> **What is required**
Only certain lines below are wanted: those starting at the line containing "Rendered at 2001 by 1125 pixels." and ending at the line containing "Page size: 2576x1449.", both included, each retyped exactly.

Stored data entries
----

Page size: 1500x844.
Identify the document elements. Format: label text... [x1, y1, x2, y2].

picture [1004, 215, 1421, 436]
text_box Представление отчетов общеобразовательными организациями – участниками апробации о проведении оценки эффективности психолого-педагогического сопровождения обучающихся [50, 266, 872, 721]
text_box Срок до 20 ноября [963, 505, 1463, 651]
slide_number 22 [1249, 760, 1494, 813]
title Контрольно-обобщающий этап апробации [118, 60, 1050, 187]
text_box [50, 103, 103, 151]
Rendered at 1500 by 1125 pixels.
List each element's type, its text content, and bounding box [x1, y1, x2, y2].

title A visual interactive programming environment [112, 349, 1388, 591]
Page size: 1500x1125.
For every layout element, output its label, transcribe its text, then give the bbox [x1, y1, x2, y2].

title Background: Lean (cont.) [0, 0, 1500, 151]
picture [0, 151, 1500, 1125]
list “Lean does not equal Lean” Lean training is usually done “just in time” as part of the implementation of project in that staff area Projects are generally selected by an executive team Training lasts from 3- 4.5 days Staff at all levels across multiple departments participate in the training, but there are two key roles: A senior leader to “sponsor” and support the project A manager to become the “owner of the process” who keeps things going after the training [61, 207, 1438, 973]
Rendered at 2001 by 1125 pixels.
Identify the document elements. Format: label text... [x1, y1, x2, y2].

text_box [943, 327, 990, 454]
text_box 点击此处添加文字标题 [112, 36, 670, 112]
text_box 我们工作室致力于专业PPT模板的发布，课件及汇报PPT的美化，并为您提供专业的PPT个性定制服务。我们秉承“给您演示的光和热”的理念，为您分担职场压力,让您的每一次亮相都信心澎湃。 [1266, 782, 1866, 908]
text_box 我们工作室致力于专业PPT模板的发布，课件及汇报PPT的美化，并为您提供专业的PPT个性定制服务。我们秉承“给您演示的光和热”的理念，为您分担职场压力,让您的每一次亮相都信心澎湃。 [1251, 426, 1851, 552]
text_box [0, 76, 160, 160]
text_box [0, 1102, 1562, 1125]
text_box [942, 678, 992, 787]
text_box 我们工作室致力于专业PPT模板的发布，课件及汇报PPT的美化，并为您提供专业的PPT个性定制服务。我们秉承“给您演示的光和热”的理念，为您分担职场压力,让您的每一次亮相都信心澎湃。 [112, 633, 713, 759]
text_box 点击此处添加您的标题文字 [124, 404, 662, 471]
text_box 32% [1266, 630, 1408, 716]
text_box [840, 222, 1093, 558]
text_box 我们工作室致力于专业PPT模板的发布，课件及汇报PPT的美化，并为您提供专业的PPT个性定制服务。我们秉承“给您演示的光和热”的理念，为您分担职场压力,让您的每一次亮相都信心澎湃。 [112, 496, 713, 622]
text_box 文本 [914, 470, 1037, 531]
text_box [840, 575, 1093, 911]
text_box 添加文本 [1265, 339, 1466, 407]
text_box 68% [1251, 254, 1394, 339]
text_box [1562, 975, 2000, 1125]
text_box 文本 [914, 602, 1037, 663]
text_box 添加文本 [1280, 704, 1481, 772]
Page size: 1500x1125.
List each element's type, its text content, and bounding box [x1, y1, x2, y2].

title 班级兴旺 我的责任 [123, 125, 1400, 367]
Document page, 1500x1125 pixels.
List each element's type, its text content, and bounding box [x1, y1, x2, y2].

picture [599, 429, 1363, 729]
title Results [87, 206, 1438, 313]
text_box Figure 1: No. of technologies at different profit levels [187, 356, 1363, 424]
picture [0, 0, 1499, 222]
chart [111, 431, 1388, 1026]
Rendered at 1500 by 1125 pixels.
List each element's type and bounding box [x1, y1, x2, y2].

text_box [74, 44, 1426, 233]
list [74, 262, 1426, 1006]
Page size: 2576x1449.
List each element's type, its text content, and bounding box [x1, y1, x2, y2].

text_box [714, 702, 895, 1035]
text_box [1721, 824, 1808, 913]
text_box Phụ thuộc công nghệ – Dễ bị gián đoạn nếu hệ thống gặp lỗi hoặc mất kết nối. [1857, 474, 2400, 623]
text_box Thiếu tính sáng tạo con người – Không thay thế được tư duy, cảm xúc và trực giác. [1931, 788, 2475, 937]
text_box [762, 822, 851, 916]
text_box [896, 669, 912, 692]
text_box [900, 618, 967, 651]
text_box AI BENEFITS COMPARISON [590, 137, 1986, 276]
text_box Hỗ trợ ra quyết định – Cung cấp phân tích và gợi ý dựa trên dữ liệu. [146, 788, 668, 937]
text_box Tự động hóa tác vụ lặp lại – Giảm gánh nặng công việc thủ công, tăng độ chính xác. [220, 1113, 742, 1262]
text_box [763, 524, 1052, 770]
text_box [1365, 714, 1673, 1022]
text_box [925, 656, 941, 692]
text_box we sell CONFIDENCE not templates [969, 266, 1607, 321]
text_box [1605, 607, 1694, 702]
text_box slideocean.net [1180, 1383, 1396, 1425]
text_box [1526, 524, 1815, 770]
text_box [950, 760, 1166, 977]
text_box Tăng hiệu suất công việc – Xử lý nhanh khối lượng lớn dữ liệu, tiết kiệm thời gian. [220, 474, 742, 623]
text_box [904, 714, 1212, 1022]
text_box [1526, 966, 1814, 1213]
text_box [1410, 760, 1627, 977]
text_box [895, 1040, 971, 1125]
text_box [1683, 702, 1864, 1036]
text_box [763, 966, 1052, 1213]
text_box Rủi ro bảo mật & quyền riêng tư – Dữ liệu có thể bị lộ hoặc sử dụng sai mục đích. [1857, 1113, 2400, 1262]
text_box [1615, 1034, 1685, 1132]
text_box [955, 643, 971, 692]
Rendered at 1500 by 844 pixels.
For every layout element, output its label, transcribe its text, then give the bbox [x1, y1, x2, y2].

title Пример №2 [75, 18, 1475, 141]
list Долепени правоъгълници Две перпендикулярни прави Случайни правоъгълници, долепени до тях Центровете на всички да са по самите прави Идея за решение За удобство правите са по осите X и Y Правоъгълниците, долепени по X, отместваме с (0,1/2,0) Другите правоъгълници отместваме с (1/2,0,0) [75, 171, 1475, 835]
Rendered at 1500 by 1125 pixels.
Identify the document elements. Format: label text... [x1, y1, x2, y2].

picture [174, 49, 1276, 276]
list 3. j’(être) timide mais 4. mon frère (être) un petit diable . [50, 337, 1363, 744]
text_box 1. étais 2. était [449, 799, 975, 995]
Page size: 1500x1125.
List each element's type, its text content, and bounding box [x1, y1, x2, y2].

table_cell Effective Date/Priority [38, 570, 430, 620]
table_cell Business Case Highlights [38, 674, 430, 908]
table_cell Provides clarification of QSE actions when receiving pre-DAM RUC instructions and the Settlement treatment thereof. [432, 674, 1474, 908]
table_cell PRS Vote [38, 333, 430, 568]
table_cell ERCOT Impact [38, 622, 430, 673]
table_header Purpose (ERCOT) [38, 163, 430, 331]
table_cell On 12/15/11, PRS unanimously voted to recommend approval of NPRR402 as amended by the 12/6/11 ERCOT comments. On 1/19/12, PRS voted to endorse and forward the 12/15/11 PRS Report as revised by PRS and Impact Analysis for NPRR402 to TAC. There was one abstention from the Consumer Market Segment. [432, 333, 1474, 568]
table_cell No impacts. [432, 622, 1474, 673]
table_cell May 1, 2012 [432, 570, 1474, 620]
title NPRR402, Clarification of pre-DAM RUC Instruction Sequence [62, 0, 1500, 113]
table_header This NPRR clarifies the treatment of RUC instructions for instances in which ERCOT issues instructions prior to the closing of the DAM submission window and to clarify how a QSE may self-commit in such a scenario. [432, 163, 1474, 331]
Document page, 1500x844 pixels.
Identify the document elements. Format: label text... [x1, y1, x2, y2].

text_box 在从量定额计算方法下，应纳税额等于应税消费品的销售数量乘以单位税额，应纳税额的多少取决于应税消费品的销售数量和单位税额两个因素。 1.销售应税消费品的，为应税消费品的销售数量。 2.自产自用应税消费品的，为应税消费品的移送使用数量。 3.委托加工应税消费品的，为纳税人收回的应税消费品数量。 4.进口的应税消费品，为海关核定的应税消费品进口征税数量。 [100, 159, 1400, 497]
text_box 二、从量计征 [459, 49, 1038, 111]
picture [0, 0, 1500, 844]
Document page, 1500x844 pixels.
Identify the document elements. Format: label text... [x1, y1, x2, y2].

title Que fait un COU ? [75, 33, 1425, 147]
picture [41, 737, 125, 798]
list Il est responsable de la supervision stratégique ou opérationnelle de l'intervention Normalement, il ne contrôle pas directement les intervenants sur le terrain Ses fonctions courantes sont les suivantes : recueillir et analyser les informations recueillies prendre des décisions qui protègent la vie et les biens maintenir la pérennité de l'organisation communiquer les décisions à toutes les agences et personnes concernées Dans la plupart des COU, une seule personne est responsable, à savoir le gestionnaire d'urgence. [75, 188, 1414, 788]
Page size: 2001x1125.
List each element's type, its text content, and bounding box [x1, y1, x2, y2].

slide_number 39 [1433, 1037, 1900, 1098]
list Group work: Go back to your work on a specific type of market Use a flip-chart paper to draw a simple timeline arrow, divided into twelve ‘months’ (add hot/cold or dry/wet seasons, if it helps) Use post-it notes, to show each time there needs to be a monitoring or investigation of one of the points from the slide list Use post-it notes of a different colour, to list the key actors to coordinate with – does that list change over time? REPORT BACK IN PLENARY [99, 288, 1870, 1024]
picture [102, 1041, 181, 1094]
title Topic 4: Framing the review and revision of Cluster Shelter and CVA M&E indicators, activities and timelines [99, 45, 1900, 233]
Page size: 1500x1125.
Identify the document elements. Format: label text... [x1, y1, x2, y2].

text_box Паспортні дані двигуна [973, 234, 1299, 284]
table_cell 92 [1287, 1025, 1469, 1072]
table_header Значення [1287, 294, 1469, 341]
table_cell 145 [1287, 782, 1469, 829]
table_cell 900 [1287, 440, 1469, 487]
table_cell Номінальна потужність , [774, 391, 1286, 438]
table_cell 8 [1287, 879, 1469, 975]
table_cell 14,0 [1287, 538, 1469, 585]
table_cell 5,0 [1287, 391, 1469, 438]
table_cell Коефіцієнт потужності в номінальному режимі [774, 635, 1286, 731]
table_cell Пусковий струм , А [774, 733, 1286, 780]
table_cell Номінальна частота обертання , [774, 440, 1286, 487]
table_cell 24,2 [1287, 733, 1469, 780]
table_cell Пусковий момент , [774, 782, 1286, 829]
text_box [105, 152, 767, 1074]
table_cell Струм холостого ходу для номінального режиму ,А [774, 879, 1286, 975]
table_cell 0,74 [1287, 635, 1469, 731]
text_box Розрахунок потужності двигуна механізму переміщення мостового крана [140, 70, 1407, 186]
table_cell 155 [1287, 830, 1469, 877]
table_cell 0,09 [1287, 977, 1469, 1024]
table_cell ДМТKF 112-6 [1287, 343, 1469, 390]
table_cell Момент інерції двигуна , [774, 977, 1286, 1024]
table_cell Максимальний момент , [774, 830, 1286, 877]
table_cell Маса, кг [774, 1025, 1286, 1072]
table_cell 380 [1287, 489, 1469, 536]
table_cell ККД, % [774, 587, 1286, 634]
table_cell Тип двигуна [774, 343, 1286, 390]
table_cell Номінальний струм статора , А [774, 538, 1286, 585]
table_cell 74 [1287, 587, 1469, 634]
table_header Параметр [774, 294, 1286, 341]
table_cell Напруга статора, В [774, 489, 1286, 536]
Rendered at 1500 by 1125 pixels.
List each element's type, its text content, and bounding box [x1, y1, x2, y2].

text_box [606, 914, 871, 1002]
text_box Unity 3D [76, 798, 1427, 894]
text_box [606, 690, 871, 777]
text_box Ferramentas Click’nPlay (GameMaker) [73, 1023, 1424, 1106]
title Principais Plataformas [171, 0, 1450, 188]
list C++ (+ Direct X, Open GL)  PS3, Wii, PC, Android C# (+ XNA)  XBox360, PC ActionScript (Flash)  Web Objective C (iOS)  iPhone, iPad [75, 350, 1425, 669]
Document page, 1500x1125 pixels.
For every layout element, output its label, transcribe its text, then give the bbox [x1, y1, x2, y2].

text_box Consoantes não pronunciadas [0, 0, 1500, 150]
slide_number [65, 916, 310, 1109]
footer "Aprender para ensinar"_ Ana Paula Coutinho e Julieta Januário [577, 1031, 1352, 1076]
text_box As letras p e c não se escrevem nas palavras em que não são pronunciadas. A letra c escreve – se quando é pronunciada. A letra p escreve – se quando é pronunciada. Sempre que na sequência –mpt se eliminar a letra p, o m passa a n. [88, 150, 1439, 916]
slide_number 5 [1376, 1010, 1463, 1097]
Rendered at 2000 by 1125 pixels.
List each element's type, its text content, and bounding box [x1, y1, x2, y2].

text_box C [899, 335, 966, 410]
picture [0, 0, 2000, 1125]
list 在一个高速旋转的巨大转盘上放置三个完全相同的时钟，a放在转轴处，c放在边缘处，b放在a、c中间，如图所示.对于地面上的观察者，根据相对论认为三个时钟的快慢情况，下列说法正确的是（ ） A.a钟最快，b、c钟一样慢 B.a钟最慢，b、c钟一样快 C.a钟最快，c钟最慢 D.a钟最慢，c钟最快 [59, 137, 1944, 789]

----

> **Response box**
Rendered at 2001 by 1125 pixels.
Identify the document elements. Format: label text... [x1, y1, x2, y2].

text_box [943, 327, 990, 454]
text_box 点击此处添加文字标题 [112, 36, 670, 112]
text_box 我们工作室致力于专业PPT模板的发布，课件及汇报PPT的美化，并为您提供专业的PPT个性定制服务。我们秉承“给您演示的光和热”的理念，为您分担职场压力,让您的每一次亮相都信心澎湃。 [1266, 782, 1866, 908]
text_box 我们工作室致力于专业PPT模板的发布，课件及汇报PPT的美化，并为您提供专业的PPT个性定制服务。我们秉承“给您演示的光和热”的理念，为您分担职场压力,让您的每一次亮相都信心澎湃。 [1251, 426, 1851, 552]
text_box [0, 76, 160, 160]
text_box [0, 1102, 1562, 1125]
text_box [942, 678, 992, 787]
text_box 我们工作室致力于专业PPT模板的发布，课件及汇报PPT的美化，并为您提供专业的PPT个性定制服务。我们秉承“给您演示的光和热”的理念，为您分担职场压力,让您的每一次亮相都信心澎湃。 [112, 633, 713, 759]
text_box 点击此处添加您的标题文字 [124, 404, 662, 471]
text_box 32% [1266, 630, 1408, 716]
text_box [840, 222, 1093, 558]
text_box 我们工作室致力于专业PPT模板的发布，课件及汇报PPT的美化，并为您提供专业的PPT个性定制服务。我们秉承“给您演示的光和热”的理念，为您分担职场压力,让您的每一次亮相都信心澎湃。 [112, 496, 713, 622]
text_box 文本 [914, 470, 1037, 531]
text_box [840, 575, 1093, 911]
text_box 添加文本 [1265, 339, 1466, 407]
text_box 68% [1251, 254, 1394, 339]
text_box [1562, 975, 2000, 1125]
text_box 文本 [914, 602, 1037, 663]
text_box 添加文本 [1280, 704, 1481, 772]
Page size: 1500x1125.
List each element's type, its text content, and bounding box [x1, y1, x2, y2].

title 班级兴旺 我的责任 [123, 125, 1400, 367]
Document page, 1500x1125 pixels.
List each element's type, its text content, and bounding box [x1, y1, x2, y2].

picture [599, 429, 1363, 729]
title Results [87, 206, 1438, 313]
text_box Figure 1: No. of technologies at different profit levels [187, 356, 1363, 424]
picture [0, 0, 1499, 222]
chart [111, 431, 1388, 1026]
Rendered at 1500 by 1125 pixels.
List each element's type and bounding box [x1, y1, x2, y2].

text_box [74, 44, 1426, 233]
list [74, 262, 1426, 1006]
Page size: 2576x1449.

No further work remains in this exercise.